On December 14, the day after the New York Times published a story in which three women accused music mogul Russell Simmons of rape and various forms of sexual assault, Simmons announced on Instagram that he would publish information to “prove without any doubt that I am innocent of all rape charges.” He has yet to do so.
Since then, least 12 women have come forward with allegations of sexual assault and misconduct against Simmons. Some have reportedly filed complaints with the police. But Simmons’ Instagram account has been radio silent, save for a few irrelevant inspirational messages. What happened to the co-founder of Def Jam’s plan to prove his innocence?
When Simmons announced his plans on Instagram, he did so in the caption of an image of the hashtag #NotMe that begins with: “Today, I begin to defend myself properly.” He wrote that he would first tackle claims set forward by former model Keri Claussen, who alleged Simmons tried to force her to have sexual intercourse and coerced her into oral sex when she was 17 years old. (Simmons denied the allegation at the time the story broke.)

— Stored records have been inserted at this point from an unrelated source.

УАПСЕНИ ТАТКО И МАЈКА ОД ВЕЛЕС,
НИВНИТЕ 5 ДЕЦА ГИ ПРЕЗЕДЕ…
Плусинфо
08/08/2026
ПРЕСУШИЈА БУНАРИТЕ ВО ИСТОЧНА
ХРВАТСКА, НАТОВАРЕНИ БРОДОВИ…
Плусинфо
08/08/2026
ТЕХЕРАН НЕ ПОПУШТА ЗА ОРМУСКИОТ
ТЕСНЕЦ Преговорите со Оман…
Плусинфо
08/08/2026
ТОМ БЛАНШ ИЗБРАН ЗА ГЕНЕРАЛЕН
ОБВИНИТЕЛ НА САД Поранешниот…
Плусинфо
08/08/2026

In his Instagram caption, Simmons refers to Claussen as “The Original Sin,” meaning (I’m guessing) that Claussen’s allegations are the thing that set everything else into motion, that had it not been for her, no other victims would have come forward. In a statement regarding Claussen, Simmons had previously said that their encounter was consensual and that he “never committed any acts of aggression or violence in my life.”
After Claussen, he wrote, he would address the allegations made by screenwriter Jenny Lumet, which were reported on days after Claussen’s accusations.
And yet Simmons’ plan of attack hasn’t been so strategically executed. On the same day as his #NotMe post, TMZ reported that Simmons took a lie detector test, which his attorneys, Mike Sterling and E. Carlos Tanner, said he passed; they also told TMZ that he would take four more polygraph tests and release the results.
However, Sterling and Tanner stressed that thje decision to take the first test was entirely Simmons’ own, that they believed they could prove his innocence without, essentially, trying Simmons in the “court of public opinion.” Here’s Sterling talking to TMZ:
We advised him that we can get the truth out with him taking a polygraph test or without subjecting him to a polygraph test, that we could do diligent research and get to the bottom of these allegations and accusations against him, but [Simmons]’s insisted even against the advice of counsel that he be subjected to a polygraph test because he wants people to know that he is telling the truth when he says that he has never committed rape or sexual assault.
It is unclear if the number of polygraph tests that Simmons insisted on taking has grown from four, since now at least 12 women have accused him of sexual assault or misconduct. (We reached out to both Tanner and Sterling for comment and will update this post if we hear back from them.) It is also unclear if Simmons has shared those results as he said he would. The reason may have something to do with the fact that on the same day, December 14, the L.A. times reported that the New York Police Department was opening an investigation into Simmons:
A person at the NYPD who was not authorized to comment publicly and requested anonymity told the Los Angeles Times on Thursday that detectives are in the initial stages of reaching out to women who have alleged that Simmons assaulted them in New York.
Maybe with that, Simmons and his lawyers doubled-down on the idea that it’s better to handle this outside of the “court of public opinion” (meaning, not on Instagram?)
It seems like there may be an attempt, however, to paint Simmons’ silence as a generous gesture of his solidarity with women who speak out against sexual violence, rather than a self-serving about-face. When asked by Page Six why Simmons has been so quiet since his #NotMe announcement, Simmons’ representatives said he has since decided “that this is a time for women to speak.” I hope they do.